Chen (2014) menyatakan bahwa hoax adalah informasi yang menyesatkan dan berbahaya karena menyesatkan persepsi orang dengan menyampaikan informasi palsu sebagai kebenaran. Penipuan dapat mempengaruhi banyak orang dan mempengaruhi citra dan kredibilitas.
Sedangkan menurut Kamus Besar Bahasa Indonesia atau KBBI, hoax adalah berita bohong. Kamus Bahasa Inggris Oxford mendefinisikan penipuan sebagai penipuan jahat atau kebohongan yang dibuat dengan niat jahat (KBBI dan Kamus Bahasa Inggris Oxford).
Berikut sejumlah regulasi tentang penyebaran hoax:
Pasal 28 ayat (1) Undang-Undang Nomor 11 Tahun 2008 tentang Informasi dan Transaksi Elektronik (“UU ITE”) melarang:
Setiap Orang dengan sengaja, dan tanpa hak menyebarkan berita bohong dan menyesatkan yang mengakibatkan kerugian konsumen dalam Transaksi Elektronik.
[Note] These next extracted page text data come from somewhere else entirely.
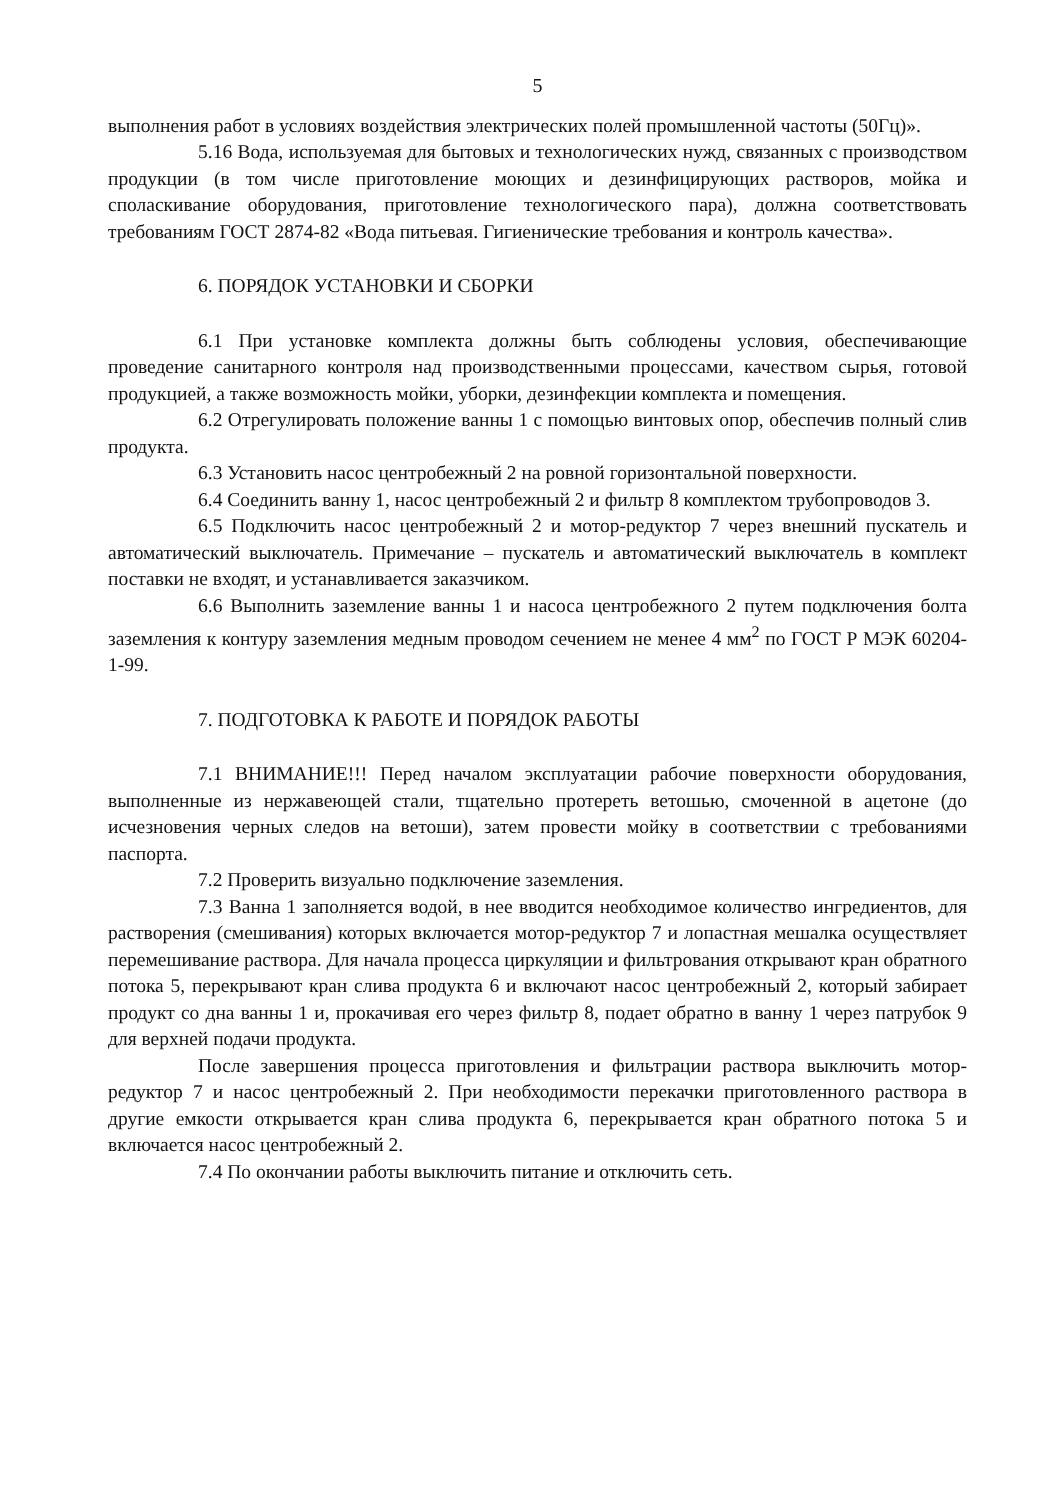5
выполнения работ в условиях воздействия электрических полей промышленной частоты (50Гц)».
5.16 Вода, используемая для бытовых и технологических нужд, связанных с производством продукции (в том числе приготовление моющих и дезинфицирующих растворов, мойка и споласкивание оборудования, приготовление технологического пара), должна соответствовать требованиям ГОСТ 2874-82 «Вода питьевая. Гигиенические требования и контроль качества».
6. ПОРЯДОК УСТАНОВКИ И СБОРКИ
6.1 При установке комплекта должны быть соблюдены условия, обеспечивающие проведение санитарного контроля над производственными процессами, качеством сырья, готовой продукцией, а также возможность мойки, уборки, дезинфекции комплекта и помещения.
6.2 Отрегулировать положение ванны 1 с помощью винтовых опор, обеспечив полный слив продукта.
6.3 Установить насос центробежный 2 на ровной горизонтальной поверхности.
6.4 Соединить ванну 1, насос центробежный 2 и фильтр 8 комплектом трубопроводов 3.
6.5 Подключить насос центробежный 2 и мотор-редуктор 7 через внешний пускатель и автоматический выключатель. Примечание – пускатель и автоматический выключатель в комплект поставки не входят, и устанавливается заказчиком.
6.6 Выполнить заземление ванны 1 и насоса центробежного 2 путем подключения болта заземления к контуру заземления медным проводом сечением не менее 4 мм<sup>2</sup> по ГОСТ Р МЭК 60204-1-99.
7. ПОДГОТОВКА К РАБОТЕ И ПОРЯДОК РАБОТЫ
7.1 ВНИМАНИЕ!!! Перед началом эксплуатации рабочие поверхности оборудования, выполненные из нержавеющей стали, тщательно протереть ветошью, смоченной в ацетоне (до исчезновения черных следов на ветоши), затем провести мойку в соответствии с требованиями паспорта.
7.2 Проверить визуально подключение заземления.
7.3 Ванна 1 заполняется водой, в нее вводится необходимое количество ингредиентов, для растворения (смешивания) которых включается мотор-редуктор 7 и лопастная мешалка осуществляет перемешивание раствора. Для начала процесса циркуляции и фильтрования открывают кран обратного потока 5, перекрывают кран слива продукта 6 и включают насос центробежный 2, который забирает продукт со дна ванны 1 и, прокачивая его через фильтр 8, подает обратно в ванну 1 через патрубок 9 для верхней подачи продукта.
После завершения процесса приготовления и фильтрации раствора выключить мотор-редуктор 7 и насос центробежный 2. При необходимости перекачки приготовленного раствора в другие емкости открывается кран слива продукта 6, перекрывается кран обратного потока 5 и включается насос центробежный 2.
7.4 По окончании работы выключить питание и отключить сеть.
Pengaturan hukum tentang penyebaran berita bohong atau hoax sebelum adanya UU ITE yaitu:
1. Diatur dalam Kitab Undang-Undang Hukum Pidana (KUHP) Pasal 390 yang berbunyi “Barang siapa dengan maksud hendak menguntungkan diri sendiri atau orang lain dengan melawan hak menurunkan atau menaikkan harga barang dagangan, fonds atau surat berharga uang dengan menyiarkan kabar bohong, dihukum penjara selama-lamanya dua tahun delapan bulan.”
2. Undang-Undang Nomor 1 Tahun 1946 tentang Peraturan Hukum Pidana Pasal 14 ayat (1) dan (2) yaitu, ayat berbunyi (1) “Barangsiapa, dengan menyiarkan berita atau pemberitahuan bohong, dengan sengaja menerbitkan keonaran dikalangan rakyat, dihukum dengan hukuman penjara setinggi-tingginya sepuluh tahun.” ayat (2) berbunyi “Barangsiapa menyiarkan suatu berita atau mengeluarkan pemberitahuan yang dapat menerbitkan keonaran di kalangan rakyat, sedangkan ia patut dapat menyangka bahwa berita atau pemberitahuan itu adalah bohong, dihukum dengan penjara setinggi-tingginya tiga tahun.”
3. Undang-Undang Nomor 1 Tahun 1946 tentang Peraturan Hukum Pidana Pasal 15 yang berbunyi “Barangsiapa menyiarkan kabar yang tidak pasti atau kabar yang berkelebihan atau yang tidak lengkap, sedangkan ia mengerti setidak-tidaknya patut dapat menduga bahwa kabar demikian akan atau sudah dapat menerbitkan keonaran dikalangan rakyat, dihukum dengan hukuman penjara setinggi-tingginya dua tahun.”
Sedangkan pengaturan hukum tentang penyebaran berita bohong atau hoax setelah adanya UU ITE terdapat dalam Undang-Undang Nomor 11 Tahun 2008 tentang Informasi dan Transaksi Elektronik sebagaimana telah diubah oleh Undang-Undang Nomor 19 Tahun 2016 tentang Perubahan Atas Undang-Undang Nomor 11 Tahun 2008 tentang Informasi dan Transaksi Elektronik Pasal 28 ayat (1) yang berbunyi “Setiap Orang dengan sengaja, dan tanpa hak menyebarkan berita bohong dan menyesatkan yang mengakibatkan kerugian konsumen dalam Transaksi Elektron9ik.”
Pengaturan hukum mengenai sanksi tentang penyebaran berita bohong atau hoax diatur dalam Undang-Undang Nomor 19 Tahun 2016 tentang Perubahan Atas Undang-Undang Nomor 11 Tahun 2008 tentang Informasi dan Transaksi Elektronik Pasal 45A ayat 1 yang berbunyi “Setiap Orang yang dengan sengaja dan tanpa hak menyebarkan berita bohong dan menyesatkan yang mengakibatkan kerugian konsumen dalam Transaksi Elektronik sebagaimana dimaksud dalam Pasal 28 ayat (1) dipidana dengan pidana penjara paling lama 6 (enam) tahun dan/atau denda paling banyak Rp 1 miliar”.